Projet CLIMIBIO : Mieux connaitre les enjeux du changement climatique dans les Hauts-de-France

Qualité de l’air, biodiversité, impacts et perspectives : pendant cinq ans, la communauté scientifique a étudié les effets du changement climatique dans la région. Fruit d’un travail interdisciplinaire, un livre blanc a été rédigé, fournissant des données sur l’impact du changement climatique et proposant des pistes d’actions d’atténuation. Celui-ci se présente comme un outil d’aide à la décision.

255 scientifiques, 16 laboratoires, 14,7 M€ : le projet CLIMIBIO a pour but d’étudier l’évolution des milieux et du climat, d’analyser les impacts de ces évolutions sur la biodiversité, la qualité de l’air, la santé, la société et d’envisager les perspectives et stratégies d’adaptation à ces changements. Fruit de cinq ans de travail, les travaux ont été restitués sous la forme d’un livre blanc, se structurant autour 21 fiches. Celles-ci abordent de vastes sujets comme la physico-chimie de l’atmosphère, la combustion, la qualité des eaux, la biodiversité, les sciences humaines et sociales ou encore la santé. Les scientifiques se sont notamment intéressés aux émissions de particules fines et à la recherche de leurs sources. En raison de l’utilisation plus importante du chauffage l’hiver, leur taux sont souvent source de dépassements, confirmant ainsi la nécessité de poursuivre les efforts pour une meilleure isolation des bâtiments et pour des systèmes de chauffage moins polluants.

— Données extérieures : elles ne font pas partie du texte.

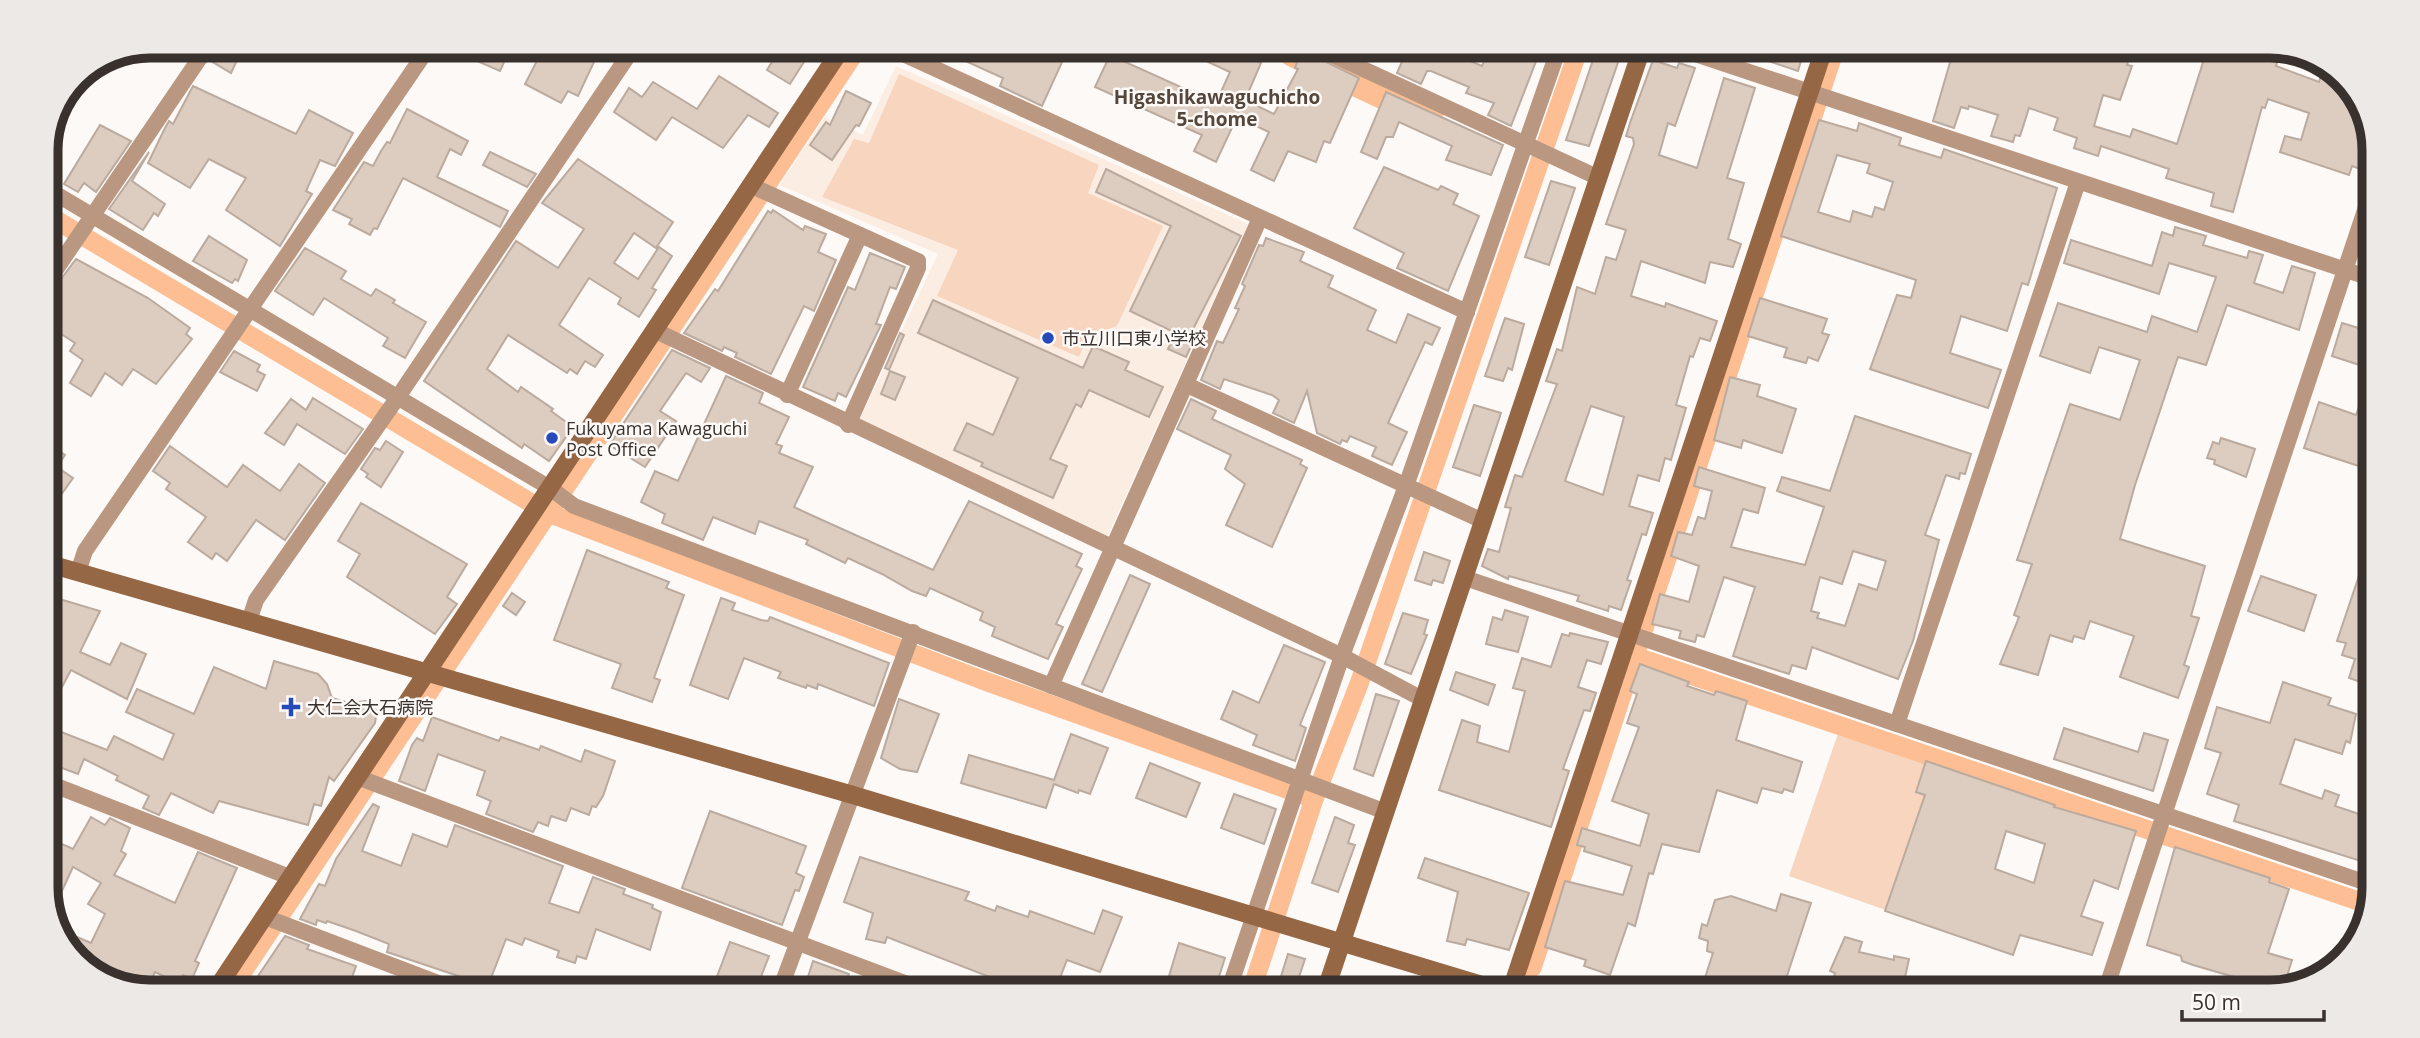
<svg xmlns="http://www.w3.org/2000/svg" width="2420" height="1038" font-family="'Open Sans','Noto Sans JP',sans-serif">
  <rect width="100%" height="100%" fill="#fdf9f7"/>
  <path fill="#fcede3" d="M896 66 1248 224 1108 535 1097 536 859 421 938 254 780 185 825 117 863 135Z"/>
  <g fill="#f7d5be">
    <path d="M899 74 1099 165 1088 193 1163 226 1117 326 1087 337 1079 357 937 296 958 250 822 197 854 139 869 143Z"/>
    <path d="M1842 722 1950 760 1897 914 1789 876Z"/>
  </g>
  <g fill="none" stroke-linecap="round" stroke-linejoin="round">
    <g stroke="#fcbe92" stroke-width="19">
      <path d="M46 214 548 513 982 680 1314 799"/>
      <path d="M1637 657 2367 904"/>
      <path d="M1532 968 1834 52"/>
      <path d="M234 985 858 48"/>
      <path d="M1252 989 1314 799 1359 684 1578 51"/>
    </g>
    <path stroke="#fcbe92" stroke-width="33" d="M1293 50 1427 113"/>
  </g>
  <g fill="#ddccc0" stroke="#bbaa9e" stroke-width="2" fill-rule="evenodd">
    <path d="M218 46H230L241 52 231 73 211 61Z"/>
    <path d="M445 47H511L500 71Z"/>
    <path d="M544 47H601L578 96 568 91 561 103 525 84Z"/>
    <path d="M791 48 807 57 790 84 767 70 778 52 785 56Z"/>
    <path d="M937 48 1008 49H1068L1042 106 1000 86 1003 78Z"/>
    <path d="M1180 49H1232L1261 63 1245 100 1274 114 1298 69 1295 68 1302 50 1359 78 1330 143 1324 141 1316 162 1288 151 1274 181 1251 170 1269 132 1237 117 1216 162 1194 151 1202 135 1095 87 1110 55 1216 103 1230 72Z"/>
    <path d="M1407 50H1444L1482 66 1489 50 1540 51 1511 126 1488 115 1494 103 1466 93 1469 87 1431 71H1427L1421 84 1397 73Z"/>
    <path d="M1596 51H1622L1589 146 1566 140Z"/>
    <path d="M1748 51H1804L1798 71 1748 54Z"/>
    <path d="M1953 52 2131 53 2127 65 2132 66 2120 100 2103 95 2094 126 2130 137 2133 129 2177 144 2206 53H2280L2276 66 2319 82 2324 65 2357 92 2373 139 2363 170 2352 166 2349 175 2280 152 2285 136 2301 140 2309 113 2268 99 2265 108 2262 107 2233 212 2211 206 2214 193 2166 178 2169 169 2101 146 2098 156 2074 148 2077 138 2054 130 2058 118 2029 108 2020 136 2015 135 2013 142 1991 136 1998 115 1969 106 1968 109 1961 107 1954 128 1933 121Z"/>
    <path d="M1653 60 1677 68 1679 63 1695 68 1675 126 1668 123 1659 155 1697 168 1724 78 1755 88 1727 178 1744 183 1728 239 1741 244 1733 267 1710 262 1705 283 1641 261 1631 296 1665 307 1666 303 1717 321 1710 341 1700 338 1693 357 1690 356 1676 405 1686 408 1671 460 1665 458 1659 481 1638 475 1629 506 1653 513 1646 535 1642 534 1627 580 1631 581 1621 610 1609 606 1608 611 1577 601 1579 596 1509 576 1508 579 1482 566 1488 549 1499 552 1511 508 1505 507 1515 475 1522 477 1557 384 1546 381 1557 349 1562 351 1577 287 1595 294 1606 257 1616 260 1626 230 1606 224 1634 144 1633 138 1626 136 1631 120ZM1591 406 1624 417 1603 495 1565 481Z"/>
    <path d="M719 76 778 113 769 127 748 115 723 148 672 117 656 140 614 112 629 88 642 97 653 82 697 109Z"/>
    <path d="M193 86 296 134 309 110 353 133 335 166 320 160 306 191 312 194 280 246 226 210 246 178 209 159 190 188 148 163 165 128 169 121 173 124Z"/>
    <path d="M846 91 871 103 859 126 856 125 832 160 810 145 826 122 830 125Z"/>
    <path d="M1386 92 1503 145 1491 175 1446 160 1452 146 1399 122 1393 137H1386L1377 159 1361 152Z"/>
    <path d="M407 109 468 141 461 155 450 149 437 177 508 211 500 227 403 178 377 229 374 228 370 235 349 224 352 219 333 210 364 162 373 166 381 151 387 142 390 143Z"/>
    <path d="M1819 120 1857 131 1859 123 1901 138 1899 145 1941 158 1944 149 2057 188 2028 285 2022 283 2007 331 1961 316 1950 353 2001 370 1988 408 1870 369 1897 295 1911 298 1916 280 1781 236ZM1837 155 1870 164 1867 173 1893 182 1884 210 1875 207 1872 217 1853 211 1850 222 1818 212Z"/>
    <path d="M100 125 131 141 96 192 84 183 78 192 64 184Z"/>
    <path d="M149 152 132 181 165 204 158 216 154 213 143 230 109 209Z"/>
    <path d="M490 152 536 174 527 187 483 165Z"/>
    <path d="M578 159 673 222 656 248 634 233 614 263 638 279 659 247 672 256 652 288 656 290 639 317 618 304 621 298 589 278 559 325 603 355 595 367 585 361 577 374 570 369 567 373 508 335 487 369 518 392 521 387 553 409 551 411 573 427 549 461 524 444 522 448 424 381 516 241 558 268 584 229 542 203Z"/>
    <path d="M1384 167 1438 190 1441 186 1458 194 1453 204 1479 216 1448 291 1397 268 1404 253 1354 228Z"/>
    <path d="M1106 169 1241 236 1192 331 1197 333 1186 357 1168 349 1176 333 1130 311 1171 226 1096 192Z"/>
    <path d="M1551 181 1575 188 1549 265 1525 257Z"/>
    <path d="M773 210 803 230 805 226 826 234 818 252 836 260 814 311 804 306 771 374 735 357 737 353 724 347 722 351 684 333 715 289 718 291 768 211 771 213Z"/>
    <path d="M2175 227 2206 236 2203 245 2247 258 2249 251 2263 255 2254 283 2283 293 2292 266 2315 273 2299 330 2227 305 2206 365 2178 357 2135 485 2120 539 2205 566 2191 616 2199 618 2184 665 2189 667 2178 698 2120 677 2134 636 2090 621 2084 639 2074 636 2072 642 2050 635 2038 675 2000 664 2019 617 2014 615 2032 564 2017 560 2070 404 2120 420 2140 360 2099 347 2090 373 2040 356 2058 303 2147 332 2152 316 2197 332 2216 277 2169 263 2159 294 2064 263 2071 240 2152 266 2162 232 2173 236Z"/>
    <path d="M209 236 247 260 238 281 235 279 232 283 193 261Z"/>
    <path d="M1266 238 1304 252 1300 261 1333 276 1328 287 1376 310 1367 330 1396 343 1408 314 1440 328 1432 345 1425 342 1388 423 1407 432 1392 465 1372 456 1376 447 1350 436 1347 442 1342 440 1340 444 1317 433 1307 391 1294 423 1273 413 1279 400 1272 395 1224 379 1220 389 1201 380 1217 341 1223 343 1239 309 1235 308 1245 286 1242 284 1259 245 1263 246Z"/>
    <path d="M305 248 346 271 341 279 371 296 376 289 395 300 393 303 426 322 405 358 383 346 388 338 324 298 313 315 275 291Z"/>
    <path d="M870 253 905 267 896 289 890 287 876 324 881 325 846 397 838 393 835 401 803 387 848 287 855 290Z"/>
    <path d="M76 259 148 298 190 328 186 334 192 339 156 384 133 369 122 385 105 373 91 396 70 383 83 360 70 351 75 343 46 324V299Z"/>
    <path d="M1760 298 1827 319 1822 333 1829 335 1818 361 1808 357 1806 363 1784 357 1787 348 1748 336Z"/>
    <path d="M933 300 1083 368 1093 346 1129 362 1125 370 1163 387 1149 417 1089 390 1081 407 1076 404 1050 459 1067 466 1053 498 981 466 983 463 954 450 967 423 993 435 1018 378 918 333Z"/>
    <path d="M1505 318 1524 324 1512 370 1508 368 1503 381 1485 376Z"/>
    <path d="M2342 323 2372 332V369L2332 356Z"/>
    <path d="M900 333 904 335 889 370 885 368Z"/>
    <path d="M672 350 710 368 701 382 686 373 660 411 676 421 645 467 609 445Z"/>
    <path d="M234 351 260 365 257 371 265 375 257 391 220 372Z"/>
    <path d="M890 371 905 377 895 400 881 394Z"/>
    <path d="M726 376 763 393 759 403 789 417 776 444 782 446 779 453 813 467 794 507 811 515 933 570 969 501 1082 554 1076 566 1082 569 1056 624 1063 627 1048 659 992 636 995 627 980 620 983 612 930 588 926 596 912 591 882 574 848 558 845 563 806 544 808 540 759 521 755 534 713 517 703 540 662 523 665 514 641 502 655 471 678 481Z"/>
    <path d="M2370 376 2372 377 2371 470 2304 448 2319 402 2356 415Z"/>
    <path d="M1730 377 1760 385 1757 396 1796 409 1782 453 1743 440 1741 448 1714 440Z"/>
    <path d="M313 398 363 429 345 454 297 424 284 445 265 433 291 399 306 410Z"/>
    <path d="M1191 399 1216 411 1212 419 1302 460 1300 464 1307 468 1272 547 1226 525 1245 484 1225 469 1231 455 1177 429Z"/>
    <path d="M1474 405 1501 413 1480 476 1453 467Z"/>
    <path d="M1855 416 1971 454 1965 474 1960 473 1959 479 1946 475 1925 535 1939 540 1913 641 1898 679 1812 647 1806 669 1792 665 1789 674 1733 656 1755 587 1724 577 1704 637 1697 635 1695 642 1679 638 1681 631 1652 624 1660 594 1689 602 1699 566 1671 556 1678 532 1692 535 1698 517 1705 519 1712 491 1694 486 1699 467 1765 488 1758 513 1743 509 1731 547 1805 565 1824 507 1777 491 1782 477 1830 491ZM1853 551 1886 561 1877 590 1859 584 1845 626 1817 618 1819 613 1811 611 1820 577 1842 584Z"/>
    <path d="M2221 438 2255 449 2246 477 2214 464 2215 460 2207 458 2213 442 2219 444Z"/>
    <path d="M46 441 65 455 57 467 73 478 46 516Z"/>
    <path d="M386 441 403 452 381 487 366 477 368 474 361 469 375 448 380 450Z"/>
    <path d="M170 446 227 487 243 465 280 491 299 464 325 483 285 540 256 520 227 561 216 553 212 559 188 542 206 517 166 489 170 483 153 471Z"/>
    <path d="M361 503 467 564 447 597 457 604 435 634 347 577 360 554 338 541Z"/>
    <path d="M587 550 669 582 666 588 684 595 654 678 660 680 652 702 612 688 621 664 554 640Z"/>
    <path d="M1424 552 1450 561 1443 583 1433 580 1431 585 1415 580Z"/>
    <path d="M2367 552 2370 553 2369 685 2349 678 2355 659 2342 655 2346 643 2337 641Z"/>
    <path d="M1130 575 1150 584 1102 692 1082 684Z"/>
    <path d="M2261 576 2316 595 2304 631 2248 611Z"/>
    <path d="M512 593 525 602 516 615 503 606Z"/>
    <path d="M46 595 100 611 80 652 110 665 121 643 146 654 127 699 71 670 46 717V659L55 638 46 634Z"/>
    <path d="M721 598 735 603 732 610 761 620 768 621 770 617 889 663 874 706 818 684 817 689 807 685 806 688 778 678 781 672 744 658 728 699 690 685Z"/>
    <path d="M1505 610 1528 617 1518 652 1486 644 1493 617 1502 620Z"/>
    <path d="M1403 613 1428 620 1424 634 1427 635 1411 674 1385 664Z"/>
    <path d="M1570 633 1608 642 1601 664 1587 660 1578 687 1596 693 1590 711 1584 710 1563 769 1569 771 1551 827 1439 790 1462 720 1480 726 1477 742 1509 752 1525 691 1513 688 1522 658 1551 667 1562 634 1569 636Z"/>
    <path d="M1284 645 1325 662 1300 725 1306 728 1295 761 1253 745 1257 735 1221 719 1233 691 1259 703Z"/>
    <path d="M274 661 318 674 327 684 332 698 349 703 366 701 377 711 375 723 334 781 329 777 321 806 314 804 308 825 219 801 213 813 171 793 159 815 143 808 149 796 116 780 118 776 84 759 78 774 46 762V726L107 750 114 736 163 760 174 734 126 712 137 689 194 714 214 667 266 689Z"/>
    <path d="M1640 664 1689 682 1687 686 1714 695 1716 691 1747 701 1736 740 1802 762 1793 792 1784 789 1782 793 1762 788 1757 803 1717 790 1699 852 1662 844 1653 874 1649 873 1635 926 1628 923 1610 975 1584 966 1586 960 1545 947 1565 881 1623 895 1632 866 1584 851 1585 847 1577 845 1582 828 1640 846 1649 814 1612 801 1639 727 1627 723 1637 694 1630 691Z"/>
    <path d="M1456 672 1495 685 1488 705 1450 690Z"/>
    <path d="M2283 682 2331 698 2328 705 2356 714 2350 743 2346 741 2342 754 2295 739 2280 784 2322 799 2325 790 2339 795 2335 806 2368 817 2367 863 2234 821 2239 805 2207 794 2221 753 2205 748 2217 707 2270 723Z"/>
    <path d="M1376 694 1399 701 1373 776 1354 769Z"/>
    <path d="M899 699 939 714 917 772 900 769 881 758Z"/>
    <path d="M432 717 499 741 501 737 539 750 541 746 581 762 585 750 615 761 603 796 596 807 592 806 589 815 571 808 566 821 551 816 548 826 538 822 533 832 486 814 491 801 477 795 485 771 438 754 425 791 399 781 412 745 417 738 423 741Z"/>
    <path d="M2064 728 2138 752 2144 733 2168 740 2153 791 2054 759Z"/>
    <path d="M1071 734 1108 748 1090 794 1079 790 1078 793 1054 784 1046 808 961 783 969 755 1054 780Z"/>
    <path d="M1926 761 2055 805 2054 807 2136 831 2118 889 2094 880 2081 916 2103 923 2092 955 2020 935 2013 955 1885 911 1925 795 1916 792ZM2006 831 2045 844 2034 883 1995 869Z"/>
    <path d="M1150 763 1200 783 1186 817 1136 798Z"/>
    <path d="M1234 794 1276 809 1264 844 1221 828Z"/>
    <path d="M373 804 379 807 362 851 401 866 413 834 447 847 455 825 563 866 549 903 579 913 593 877 625 889 623 894 653 905 652 908 661 912 650 950 596 929 586 959 577 956 575 963 557 957 559 951 525 938 522 945 506 939 488 986 387 952 389 944 356 931 327 921 326 923 317 920 316 925 300 919 319 884 325 886 336 859Z"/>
    <path d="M710 811 806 846 796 873 804 877 799 891 795 890 782 925 682 888Z"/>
    <path d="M91 817 105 825 110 818 130 828 121 851 126 854 114 875 175 903 198 852 237 868 195 961 199 963 192 979 183 975 179 983 155 972 149 985H122L93 972 67 952 75 936 91 943 105 914 88 904 101 883 73 867 61 893 46 886V837L73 849Z"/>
    <path d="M1335 817 1354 825 1348 843 1355 845 1338 892 1312 883Z"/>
    <path d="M2175 847 2270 878 2269 882 2289 889 2268 953 2292 960 2283 989 2270 992H2237L2241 979 2193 965 2182 961 2181 956 2147 945Z"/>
    <path d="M860 857 969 892 965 900 995 911 997 906 1028 917 1030 911 1094 934 1103 910 1122 917 1100 972 1067 960 1056 988H1018L887 937 885 943 866 939 873 913 844 902Z"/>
    <path d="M1425 858 1529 893 1509 950 1467 939 1465 945 1447 941 1458 892 1418 878Z"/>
    <path d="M1781 894 1811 903 1782 991 1701 990 1713 953 1707 951 1708 941 1699 938 1702 924 1707 926 1715 900 1731 896 1776 911Z"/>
    <path d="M285 936 309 945 307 949 356 966 349 986 252 985Z"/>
    <path d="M1845 937 1862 942 1859 952 1894 960V956L1909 959 1902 991H1879L1850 984 1848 991 1831 987 1835 973 1830 971Z"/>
    <path d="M730 942 769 956 757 987H713Z"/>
    <path d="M1179 943 1225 958 1215 989 1169 976Z"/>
    <path d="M1288 954 1305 959 1295 989H1277Z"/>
    <path d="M813 961 849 974 844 987H809L811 981 807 980Z"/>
  </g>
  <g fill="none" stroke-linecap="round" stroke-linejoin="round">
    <g stroke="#b99780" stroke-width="16">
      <path d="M890 48 1467 312"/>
      <path d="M1322 50 1597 177"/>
      <path d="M1686 51 2373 279"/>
      <path d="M752 186 918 261V268L848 425"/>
      <path d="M46 188 550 488 574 506 1386 812"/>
      <path d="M46 284 208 46"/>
      <path d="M656 331 1342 656 1422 699"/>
      <path d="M1187 385 1483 521"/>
      <path d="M787 395 860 235"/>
      <path d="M78 572 85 551 429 47"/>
      <path d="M1465 578 2367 883"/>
      <path d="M249 621 256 600 398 397 634 47"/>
      <path d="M1051 686 1260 218"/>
      <path d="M1897 724 2078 182"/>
      <path d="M357 777 918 988"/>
      <path d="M46 782 292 878"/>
      <path d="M265 917 446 986"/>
      <path d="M781 987 913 632"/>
      <path d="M1229 989 1342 656 1406 486 1558 51"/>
      <path d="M2105 992 2374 183"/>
    </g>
    <g stroke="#966744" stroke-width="18">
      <path d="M46 563 853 795 1499 990"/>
      <path d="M219 985 842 48"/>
      <path d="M1326 989 1641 51"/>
      <path d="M1511 990 1823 52"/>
    </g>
  </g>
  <g fill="#284ab9" stroke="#fdf9f7" stroke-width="2.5">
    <circle cx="1048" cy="338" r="7"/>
    <circle cx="552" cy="438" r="7"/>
    <path d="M287.5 696.5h7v7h7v7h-7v7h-7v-7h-7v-7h7z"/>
  </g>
  <g text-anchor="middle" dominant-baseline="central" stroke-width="5" stroke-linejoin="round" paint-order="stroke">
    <g font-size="18" fill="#38312d" stroke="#fdf9f7" text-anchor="start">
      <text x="1062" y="338">市立川口東小学校</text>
      <text x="566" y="428">Fukuyama Kawaguchi<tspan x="566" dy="21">Post Office</tspan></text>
      <text x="307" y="707">大仁会大石病院</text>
    </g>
    <g font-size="19" font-weight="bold" fill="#55463c" stroke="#fdf9f7">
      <text x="1217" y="97">Higashikawaguchicho<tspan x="1217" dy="22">5-chome</tspan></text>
    </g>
  </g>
  <path d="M0 0H2420V1038H0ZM150 58H2270A92 92 0 0 1 2362 150V888A92 92 0 0 1 2270 980H150A92 92 0 0 1 58 888V150A92 92 0 0 1 150 58Z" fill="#ede9e7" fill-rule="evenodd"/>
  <path fill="none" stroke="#38312d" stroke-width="9" d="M150 58H2270A92 92 0 0 1 2362 150V888A92 92 0 0 1 2270 980H150A92 92 0 0 1 58 888V150A92 92 0 0 1 150 58Z"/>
  <path d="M2182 1010v10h142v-10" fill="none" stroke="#38312d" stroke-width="3.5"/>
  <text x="2192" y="1010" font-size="21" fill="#38312d" stroke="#fdf9f7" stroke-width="5" paint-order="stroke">50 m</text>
</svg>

Autre source d’émissions de particules fines : le trafic routier. Les scientifiques ont pu travailler sur l’analyse des particules (taille, concentration, composition chimique) : des tailles aussi petites que 2-3 nm ont notamment pu être identifiées, permettant de faire avancer la recherche sur ce sujet.

CLIMIBIO s’est également intéressé à la perception du changement climatique auprès des populations. Une enquête a ainsi été réalisée, mobilisant un panel de citoyens à Lille et Chauny. Parmi les personnes interrogées qui déclarent agir en faveur du climat, plus de la moitié (52 %) ont adapté leur mode de transport en utilisant davantage le vélo, ou moins souvent leur voiture. L’étude révèle cependant que 21 % des répondants n’ayant pas pris de mesures pensent que ce sont les entreprises et les industries qui doivent agir contre le changement climatique. Les industriels, perçus comme étant la principale source d’émissions de GES et de pollution, sont considérés comme « les acteurs devant agir en prenant pleinement leur part de responsabilité ».

Les scientifiques ont également travaillé sur une cartographie d’indices d’exposition, de sensibilité et d’adaptabilité des territoires face au changement climatique, notant des inégalités d’exposition. Un premier travail de récolte des données a été effectué à l’échelle de la région, sondant une vingtaine de bases disponibles en open data (ex : INSEE, IGN, DREES, COPERNICUS). À partir de ces bases, 91 indicateurs ont été sélectionnés : taux de chômage, taux de natalité surface d’espaces verts par habitant, mais également des indicateurs climatiques concernant la température (variabilité, vagues de chaleur, de froid), les précipitations (variabilité annuelle et saisonnière), la pollution des milieux, la fertilité des sols… Ces données seront mises en relation avec les indicateurs de santé disponibles en région. Ces résultats permettent d’identifier des points noirs environnementaux ainsi que des territoires sur lesquels de futures études épidémiologiques pourraient être mises en place afin de suivre l’état de santé des populations sur le long terme.

Le prochain programme de recherche ECRIN « Environnement Climat – Recherche et Innovation » poursuivra les recherches engagées dans le cadre de Climibio.